I only had one small qualm. Tech pundits like myself will tell you all day how Android tablets don’t have enough content, or how the iPad has a million more tablet-optimized apps. I wanted to find out for myself whether that statement held up.

The Good News

Naysayers should take another look at Android tablets, because they have a lot of great content. Most of my favorite apps have a tablet version.

Evernote? Yep. Box? Yep. Reddit Sync? Yep. And of course all the Google apps, which I use heavily, look great on tablets.

Pocket android tablet

Some apps like Pulse and Pocket don’t look like they changed much, but they scale up fine.

Properly designed apps look fine even when stretched out to 9 inches. Looking stretched is basically a non-issue for the must-haves.

Plus, Android’s ecosystem has improved dramatically in the last two years. Almost everything you want is there.

The Play Store offers music, movies, books, and magazines, always an personal essential on a tablet. It’s got plenty of content to consume.

Android tablet video

Speaking of consumption, Android tablets are miles ahead of the iPad in terms of videos. I had to feed my personal video collection through Handbrake every time I wanted to watch something on my old iPad, which was infuriating.
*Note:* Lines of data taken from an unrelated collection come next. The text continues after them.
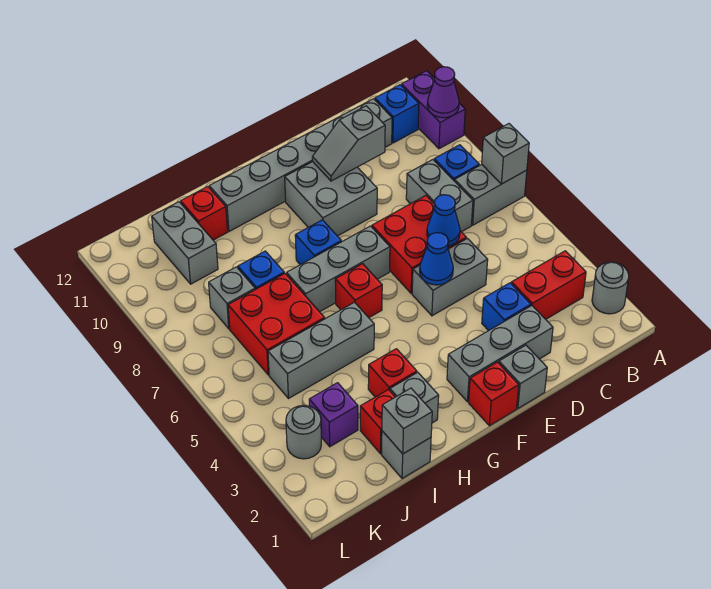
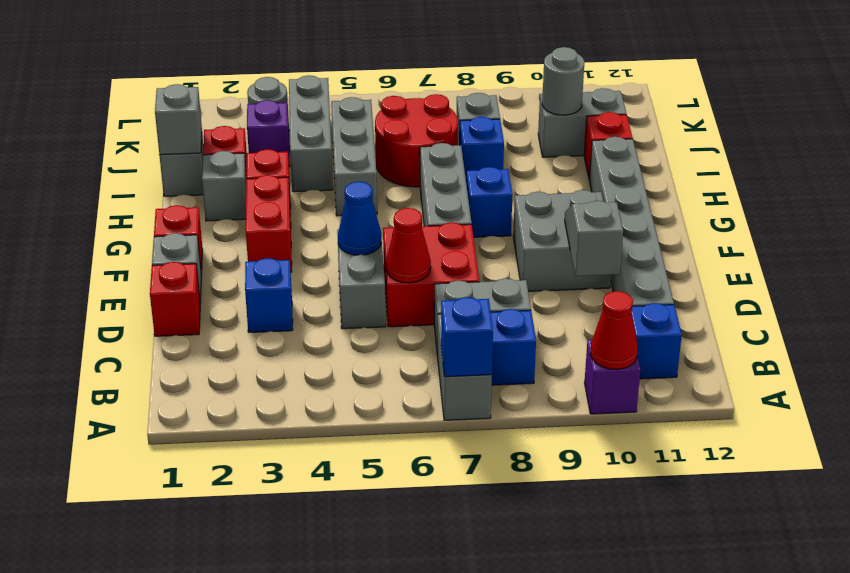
grey round brick A2 level 1 -> grey round brick J10 level 2
grey brick A7 level 2 -> blue brick A7 level 2
purple brick A10:A11 level 1 -> purple brick A10 level 1
purple cone A10 level 2 -> red cone A10 level 2
red brick B3:C3 level 1 -> red brick F3:G3 level 1
grey brick D2:F2 level 1 -> grey brick I4:K4 level 1
blue cone D6 level 2 -> red cone D6 level 2
red brick G6 level 1 -> red brick D1 level 1
red brick I6:J7 level 1 -> red round brick I6:J7 level 1

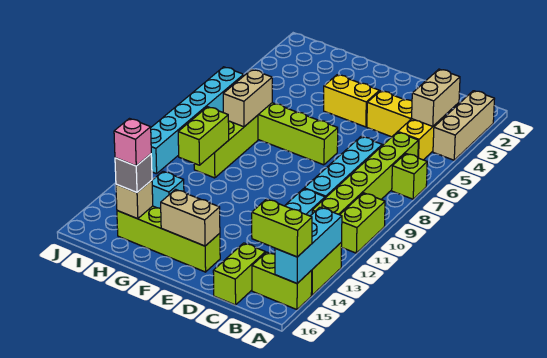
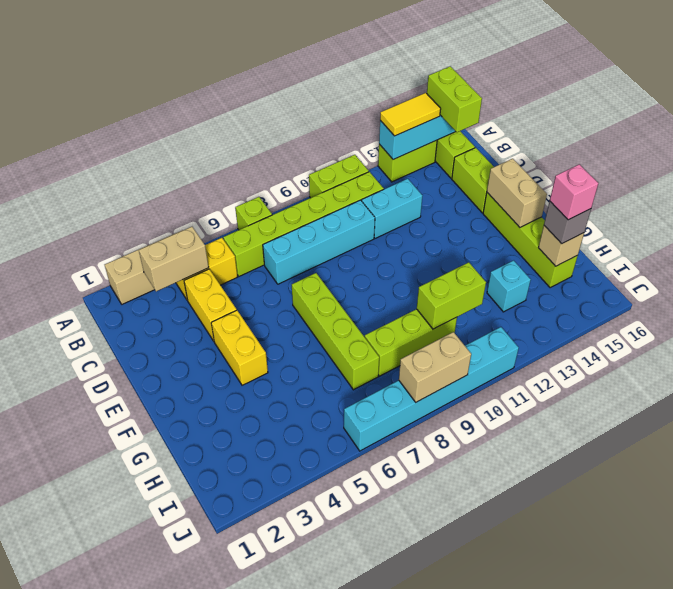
none -> yellow tile A13:A14 level 3
lime brick C15:C16 level 1 -> lime brick C15:D15 level 1
tan brick H7:H8 level 2 -> tan brick J8:J9 level 2

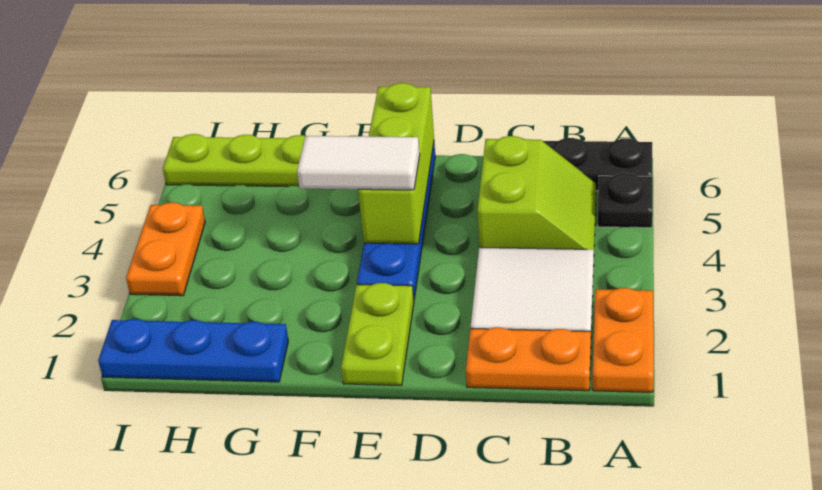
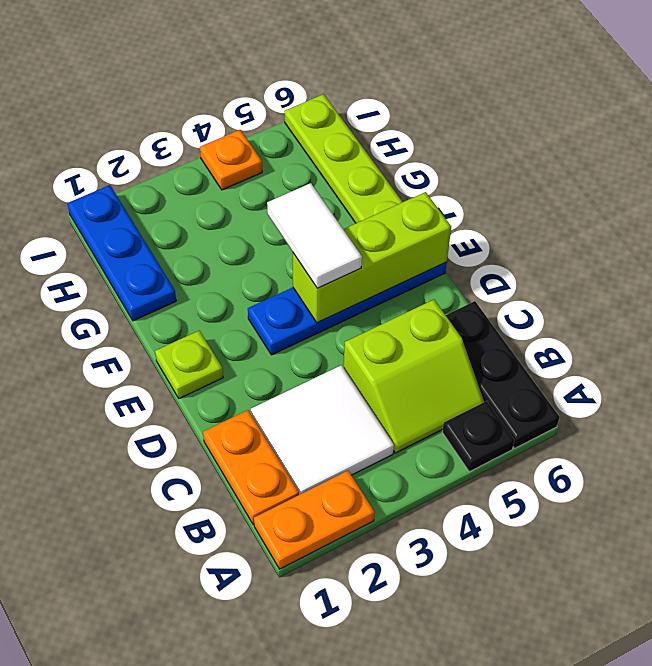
lime plate E1:E2 level 1 -> lime plate E1 level 1
orange plate I3:I4 level 1 -> orange plate I4 level 1

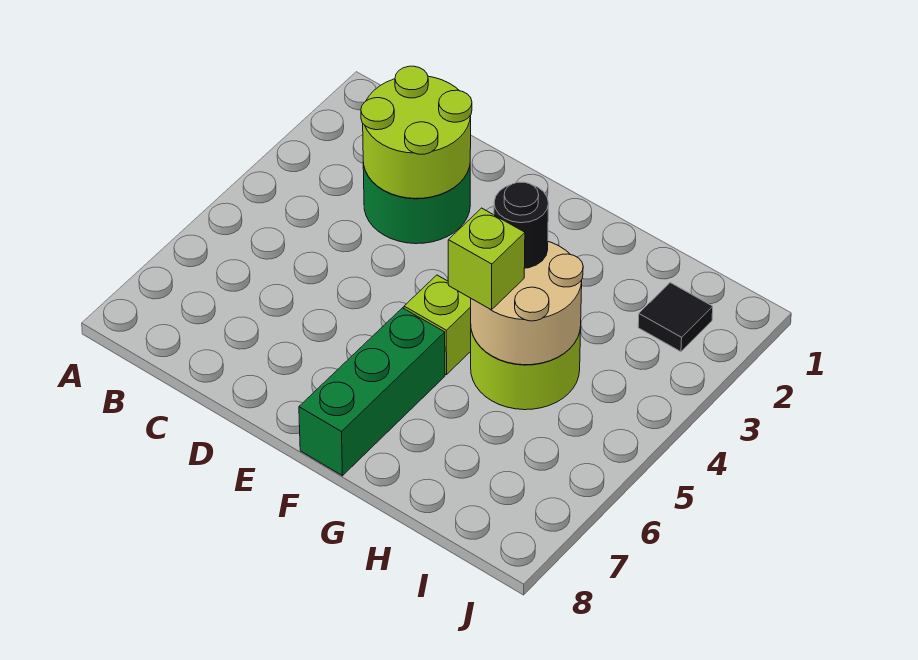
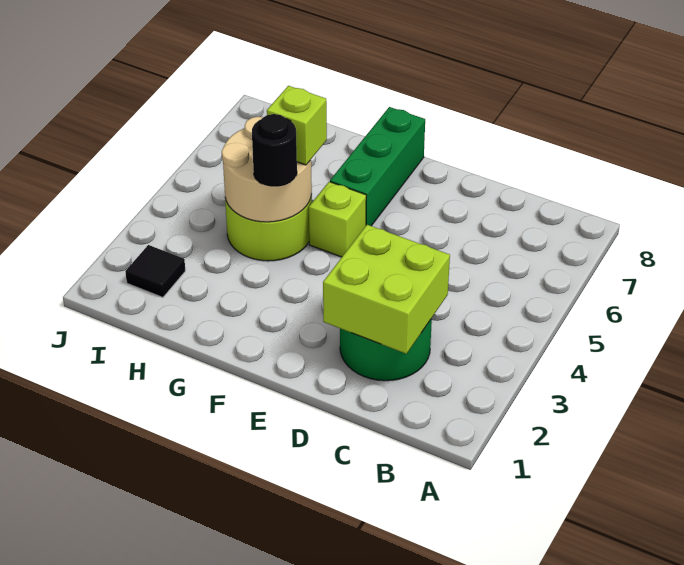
lime round brick C2:D3 level 2 -> lime brick C2:D3 level 2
On Android, you just copy the file over through the built-in file browser (also incredibly useful) and play the video. If only iOS “just worked” like that.

The Bad News

While most apps looked fine, a few failed. KeePassDroid, Chrono Trigger, and Moon+ Reader appeared unnaturally enlarged.

Keepassdroid tablet

A lot of the B- and C-tier apps on Android don’t bother with a tablet-optimized layout. They just leave you to use the phone version, blown up to a massive size.

This sucks. It detracts from your experience and makes navigating around feel weird. Developers, please put some effort into the large-screen interfaces.

Additionally, there’s still a content gap between Android tablets and the iPad. iPads get more media through iTunes, which has more stuff and is available in more countries than the Play Store.

B-tier apps tend to go to iOS first, too. Games like Infinity Blade, The Room, Tiny Wings, and Cut the Rope all went to iPad first. How many cool third-party games come to Android first?

It’s All Good, Though

Despite the platform’s problems, using an Android tablet is an excellent experience that I would recommend to anybody without issue.

At this point, more and more content is moving to the cloud and away from local stuff you do on your device. Does it matter whether you watch Netflix on an iPad or a Nexus 7?

Netflix

Apps have become gateways to cloud content. Since Android gets apps for all the major web services from Google, Dropbox, and Netflix, it means the experience is roughly comparable to iOS in many ways.

Android tablets have their rough edges, to be sure. But anybody who got a Nexus 7 or Kindle Fire for Christmas shouldn’t feel cheated. There’s plenty to like about Android tablets.